Speeches & Testimony
Statement by FDIC Chairman Jelena McWilliams on the Notice of Proposed Rulemaking: Margin and Capital Requirements for Covered Swap Entities
September 17, 2019
In the aftermath of the financial crisis of 2008, Congress mandated that regulators establish capital and margin requirements for non-cleared swaps. In 2015, the banking agencies adopted regulations implementing these requirements. The agencies' swap margin rule generally requires banks that are covered swap entities to exchange margin with counterparties for non-cleared swaps.
In addition to requiring the exchange of initial and variation margin with unaffiliated counterparties, the banking agencies' swap margin rule also requires that insured depository institutions (IDIs) collect initial and variation margin from affiliates. The international framework agreed to in Basel in 2013 deferred on this issue to individual jurisdictions,1 but foreign jurisdictions generally do not require initial margin for transactions with affiliates.
After careful review, the agencies have put together a proposal to repeal the requirement that IDIs collect initial margin from affiliates while retaining the requirement that IDIs exchange variation margin with affiliates.

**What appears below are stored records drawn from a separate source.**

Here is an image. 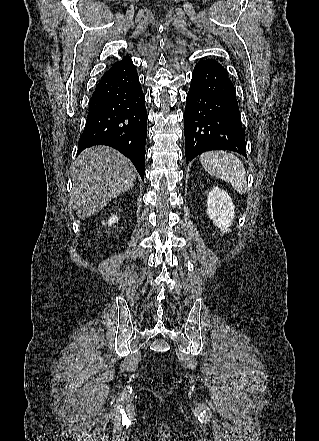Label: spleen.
<instances>
[{"label": "spleen", "instance_id": "spleen-1", "mask_svg": "<svg viewBox=\"0 0 319 441\" xmlns=\"http://www.w3.org/2000/svg\"><path fill=\"white\" fill-rule=\"evenodd\" d=\"M200 161L210 175L230 183L238 193H246V171L239 158L226 151H210L203 153Z\"/></svg>", "mask_w": 319, "mask_h": 441}]
</instances>
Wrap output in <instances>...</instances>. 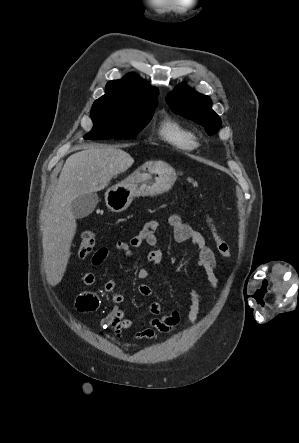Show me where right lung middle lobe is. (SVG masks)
<instances>
[{
  "label": "right lung middle lobe",
  "instance_id": "dd1d6c3e",
  "mask_svg": "<svg viewBox=\"0 0 299 443\" xmlns=\"http://www.w3.org/2000/svg\"><path fill=\"white\" fill-rule=\"evenodd\" d=\"M157 105L139 106L117 101H95L91 109L93 129L85 139H130L152 118Z\"/></svg>",
  "mask_w": 299,
  "mask_h": 443
}]
</instances>
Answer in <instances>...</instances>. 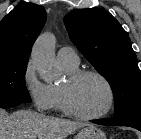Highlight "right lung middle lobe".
Masks as SVG:
<instances>
[{"label": "right lung middle lobe", "instance_id": "right-lung-middle-lobe-1", "mask_svg": "<svg viewBox=\"0 0 141 139\" xmlns=\"http://www.w3.org/2000/svg\"><path fill=\"white\" fill-rule=\"evenodd\" d=\"M25 63H0V106L31 102L25 85Z\"/></svg>", "mask_w": 141, "mask_h": 139}]
</instances>
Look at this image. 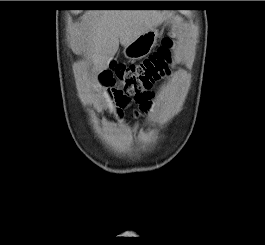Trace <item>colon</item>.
I'll use <instances>...</instances> for the list:
<instances>
[{
	"label": "colon",
	"mask_w": 265,
	"mask_h": 245,
	"mask_svg": "<svg viewBox=\"0 0 265 245\" xmlns=\"http://www.w3.org/2000/svg\"><path fill=\"white\" fill-rule=\"evenodd\" d=\"M171 37H165L159 49L136 64L112 63L101 75L106 86V96L117 109L124 108L135 99L141 109H146L149 90L169 72L172 63Z\"/></svg>",
	"instance_id": "colon-1"
}]
</instances>
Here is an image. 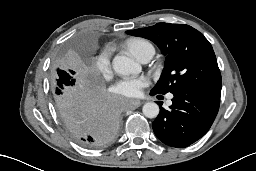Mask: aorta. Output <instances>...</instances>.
Listing matches in <instances>:
<instances>
[{
	"mask_svg": "<svg viewBox=\"0 0 256 171\" xmlns=\"http://www.w3.org/2000/svg\"><path fill=\"white\" fill-rule=\"evenodd\" d=\"M112 65L114 71L121 75L141 72V66L133 59L124 55L115 56ZM142 112L147 118H155L159 114V106L154 102H147L143 105Z\"/></svg>",
	"mask_w": 256,
	"mask_h": 171,
	"instance_id": "aorta-1",
	"label": "aorta"
}]
</instances>
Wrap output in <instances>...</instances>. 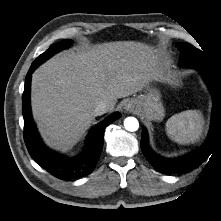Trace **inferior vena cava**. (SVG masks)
<instances>
[{
  "label": "inferior vena cava",
  "mask_w": 221,
  "mask_h": 221,
  "mask_svg": "<svg viewBox=\"0 0 221 221\" xmlns=\"http://www.w3.org/2000/svg\"><path fill=\"white\" fill-rule=\"evenodd\" d=\"M109 111V104L106 102H100L94 109L95 116H101Z\"/></svg>",
  "instance_id": "obj_1"
}]
</instances>
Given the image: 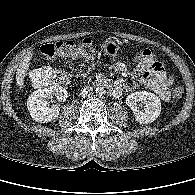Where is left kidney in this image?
I'll use <instances>...</instances> for the list:
<instances>
[{
  "label": "left kidney",
  "mask_w": 195,
  "mask_h": 195,
  "mask_svg": "<svg viewBox=\"0 0 195 195\" xmlns=\"http://www.w3.org/2000/svg\"><path fill=\"white\" fill-rule=\"evenodd\" d=\"M138 102L145 104L144 111L138 109ZM126 104L133 111L136 121L141 124L154 122L161 112V101L159 97L147 91L131 93L126 98Z\"/></svg>",
  "instance_id": "5707ae66"
}]
</instances>
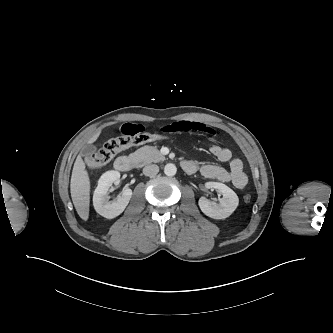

The proposal does not change the margin requirements for transactions with unaffiliated counterparties. In other words, the proposal covers only transactions between an IDI and its affiliates.
Exchanging initial margin with unaffiliated counterparties is an important protection for IDIs against the risk of counterparty default. However, inter-affiliate transactions, conducted among entities that are part of the same banking organization, are often used by banks for internal risk management purposes. When an IDI collects initial margin, the financial collateral is locked up, frozen, and available only in the event that the affiliate fails – a scenario that has become much less likely as a result of the issuance of total loss-absorbing capacity (TLAC) and the implementation of the single point of entry resolution strategy, along with other structural reforms. At the same time, the collateral is not available as liquidity to meet outflows at affiliates, undercutting the affiliates' resilience. Additionally, as the amount of inter-affiliate initial margin has increased as more covered swap entities have come into scope, the banking agencies have observed banking organizations borrowing increasing amounts of cash to fund eligible collateral to post as margin.
It is important to note that removing the initial margin requirement for inter-affiliate transactions does not mean that there are no longer any rules or limitation for those transactions. As mentioned, the rules would still require the exchange of variation margin, and the requirements of sections 23A and 23B of the Federal Reserve Act will continue to apply to affiliate transactions, including derivatives positions.
The largest banking organizations remain subject to many layers of oversight, including year-round on-site examination from multiple regulators, standardized and advanced risk-based capital standards, market-risk capital standards, global systemically important bank (G-SIB) capital surcharges, leverage ratios, supplementary leverage ratios, enhanced supplementary leverage ratios, liquidity coverage ratios, long-term debt requirements, stress testing, mandatory clearing requirements, and restrictions on proprietary trading, among other regulations and mandates.
The proposal also makes several other important changes. The proposed rule addresses the Libor (London Interbank Offered Rate) transition as it relates to derivative contracts by ensuring that legacy derivatives will maintain their legacy status under the swap margin rule if amendments are made to contracts in the context of the Libor transition.
The proposal would also provide significant burden relief to counterparties with small derivatives portfolios. The amount of compliance infrastructure that small counterparties need to complete to be ready for the margin regime is substantial. In order to provide them more time to undertake the necessary steps to comply with the margin requirements, the proposal would delay mandatory compliance for counterparties with small derivative portfolios until September 2021.
I support this proposal. It is our responsibility to look for ways to improve our regulatory framework where possible while maintaining robust standards that help support the safe and sound functioning of the over-the-counter derivatives market. I would like to thank the staffs at the five agencies who worked on this proposed rulemaking, and in particular I would like to thank the staff of the FDIC for all of their hard work.
1 Basel Committee on Banking Supervision and Board of the International Organization of Securities Commissions (September 2013), "Margin requirements for non-centrally cleared derivatives," at p. 21. Available at https://www.bis.org/publ/bcbs261.pdf. The report noted, "extending the initial margin requirements to [inter-affiliate] transactions would likely create additional liquidity demands for firms engaging in such transactions."